The Office of Special Counsel (OSC) is the independent agency that investigates prohibited political activity by federal employees. On December 2, 2009, it announced that two EAC commissioners had discriminated against a job-seeker applying for the position of General Counsel, a career civil service post. Although OSC did not identify the discriminators, the two commissioners were Gracia Hillman and Rosemary Rodriguez. After interviewing the applicant, Hillman and Rodriguez, both Democrats, had voted along with the two Republican commissioners to hire him. He was sent an offer letter. However, according to OSC, when Hillman and Rodriguez discovered the lawyer was a Republican, they refused to approve his appointment as General Counsel. The OSC concluded that Hillman and Rodriguez had engaged in a “prohibited personnel practice” — specifically, they discriminated against the prospective EAC employee “because of his political affiliation, in violation of civil service laws.”

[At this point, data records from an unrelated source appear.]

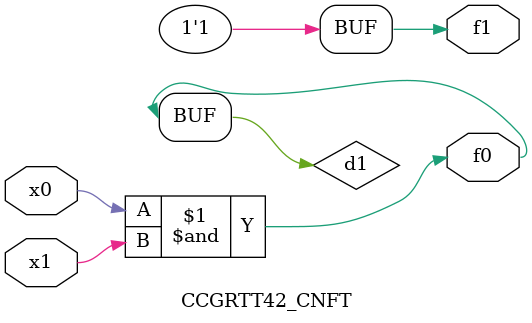
<source format=v>
module CCGRTT42_CNFT(
	input x0, x1,
	output f0, f1
);

	wire d1;

	assign f0 = d1;
	and (d1, x0, x1);
	assign f1 = 1'b1;
endmodule

</source>
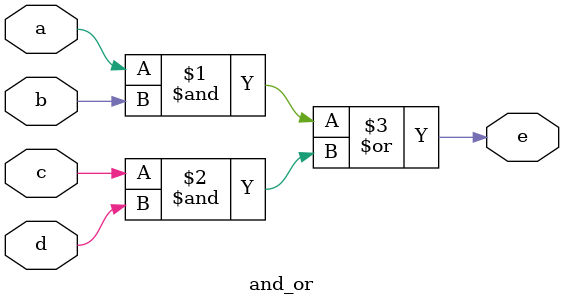
<source format=v>
module and_or (input  a, 
               input  b,
               input  c,
               input  d,
               output e);

assign e = a&b | c&d; 
endmodule

</source>
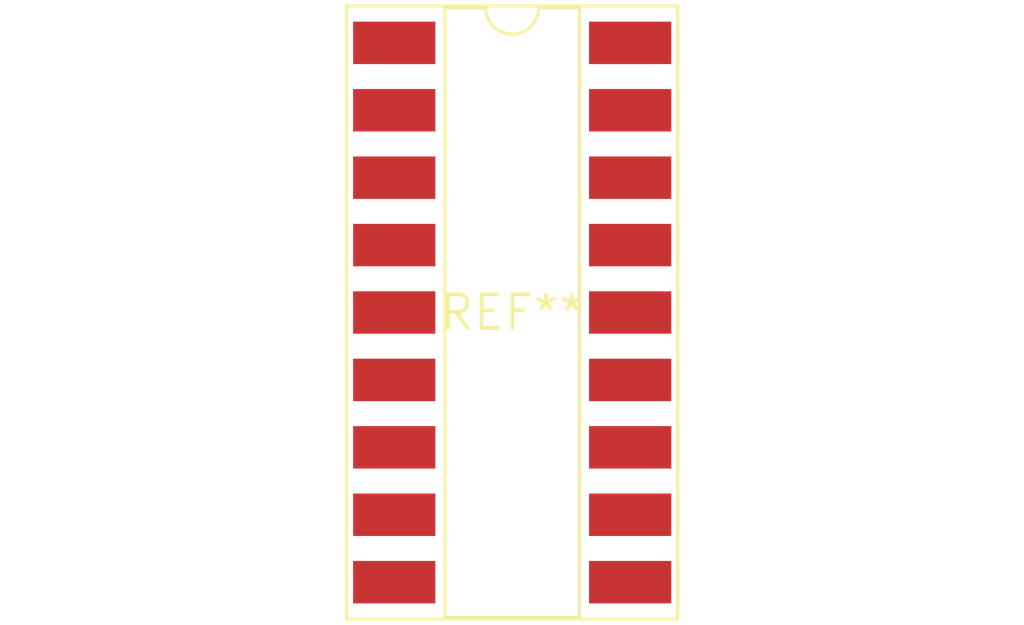
<source format=kicad_pcb>
(kicad_pcb (version 20240108) (generator pcbnew)

  (general
    (thickness 1.6)
  )

  (paper "A4")
  (layers
    (0 "F.Cu" signal)
    (31 "B.Cu" signal)
    (32 "B.Adhes" user "B.Adhesive")
    (33 "F.Adhes" user "F.Adhesive")
    (34 "B.Paste" user)
    (35 "F.Paste" user)
    (36 "B.SilkS" user "B.Silkscreen")
    (37 "F.SilkS" user "F.Silkscreen")
    (38 "B.Mask" user)
    (39 "F.Mask" user)
    (40 "Dwgs.User" user "User.Drawings")
    (41 "Cmts.User" user "User.Comments")
    (42 "Eco1.User" user "User.Eco1")
    (43 "Eco2.User" user "User.Eco2")
    (44 "Edge.Cuts" user)
    (45 "Margin" user)
    (46 "B.CrtYd" user "B.Courtyard")
    (47 "F.CrtYd" user "F.Courtyard")
    (48 "B.Fab" user)
    (49 "F.Fab" user)
    (50 "User.1" user)
    (51 "User.2" user)
    (52 "User.3" user)
    (53 "User.4" user)
    (54 "User.5" user)
    (55 "User.6" user)
    (56 "User.7" user)
    (57 "User.8" user)
    (58 "User.9" user)
  )

  (setup
    (pad_to_mask_clearance 0)
    (pcbplotparams
      (layerselection 0x00010fc_ffffffff)
      (plot_on_all_layers_selection 0x0000000_00000000)
      (disableapertmacros false)
      (usegerberextensions false)
      (usegerberattributes false)
      (usegerberadvancedattributes false)
      (creategerberjobfile false)
      (dashed_line_dash_ratio 12.000000)
      (dashed_line_gap_ratio 3.000000)
      (svgprecision 4)
      (plotframeref false)
      (viasonmask false)
      (mode 1)
      (useauxorigin false)
      (hpglpennumber 1)
      (hpglpenspeed 20)
      (hpglpendiameter 15.000000)
      (dxfpolygonmode false)
      (dxfimperialunits false)
      (dxfusepcbnewfont false)
      (psnegative false)
      (psa4output false)
      (plotreference false)
      (plotvalue false)
      (plotinvisibletext false)
      (sketchpadsonfab false)
      (subtractmaskfromsilk false)
      (outputformat 1)
      (mirror false)
      (drillshape 1)
      (scaleselection 1)
      (outputdirectory "")
    )
  )

  (net 0 "")

  (footprint "DIP-18_W8.89mm_SMDSocket_LongPads" (layer "F.Cu") (at 0 0))

)

</source>
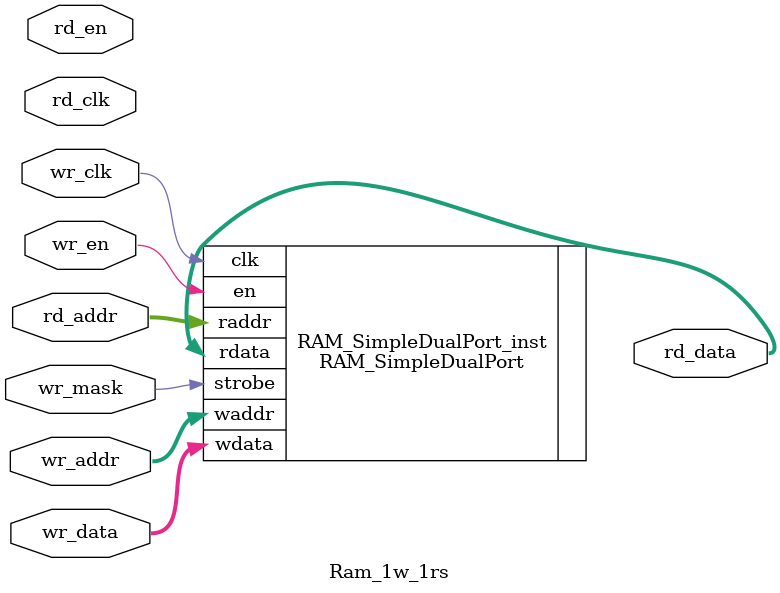
<source format=v>
`ifndef __RAM_1W_1RS_V
`define __RAM_1W_1RS_V

`ifdef VERILATOR
`include "common.svh"
`else

`endif
module Ram_1w_1rs #(
    parameter wordCount = 512,
    parameter wordWidth = 32,
    parameter clockCrossing = 1'b0,
    parameter technology = "auto",  // MEM_TYPE = 0
    parameter readUnderWrite = "writeFirst",
    parameter wrAddressWidth = 9,
    parameter wrDataWidth = 32,
    parameter wrMaskWidth = 1,
    parameter wrMaskEnable = 1'b0,
    parameter rdAddressWidth = 9,
    parameter rdDataWidth = 32,

    localparam byteWidth = wordWidth / wrMaskWidth
)(
    input  wire                      wr_clk,
    input  wire                      wr_en,
    input  wire [   wrMaskWidth-1:0] wr_mask,
    input  wire [wrAddressWidth-1:0] wr_addr,
    input  wire [   wrDataWidth-1:0] wr_data,
    input  wire                      rd_clk,
    input  wire                      rd_en,
    input  wire [rdAddressWidth-1:0] rd_addr,
    output wire [   rdDataWidth-1:0] rd_data
);

    RAM_SimpleDualPort #(
        .ADDR_WIDTH(wrAddressWidth),
        .DATA_WIDTH(wordWidth),
        .BYTE_WIDTH(byteWidth),
        .READ_LATENCY(1)
    ) RAM_SimpleDualPort_inst (
        .clk    (wr_clk),
        .en     (wr_en),
        .raddr  (rd_addr),
        .waddr  (wr_addr),
        .strobe (wr_mask),
        .wdata  (wr_data),
        .rdata  (rd_data)
    );

endmodule
`endif 
</source>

The lawyer received a six-figure settlement from the EAC — all of it paid by taxpayers, not those who violated the law. Now the Labor Department has found that the EAC discriminated again. And it’s the behavior of one of the same commissioners, Gracia Hillman, that was the problem. Neither Hillman nor Rodriguez is on the Commission now, but Hillman was still a commissioner last August when the EAC tried again to fill the still-open General Counsel slot. One of the applicants was a lawyer with extensive experience in voting and election law, as well as election administration. He had perfect qualifications for the job with one exception, at least according to Hillman’s point of view — he is a reserve naval officer.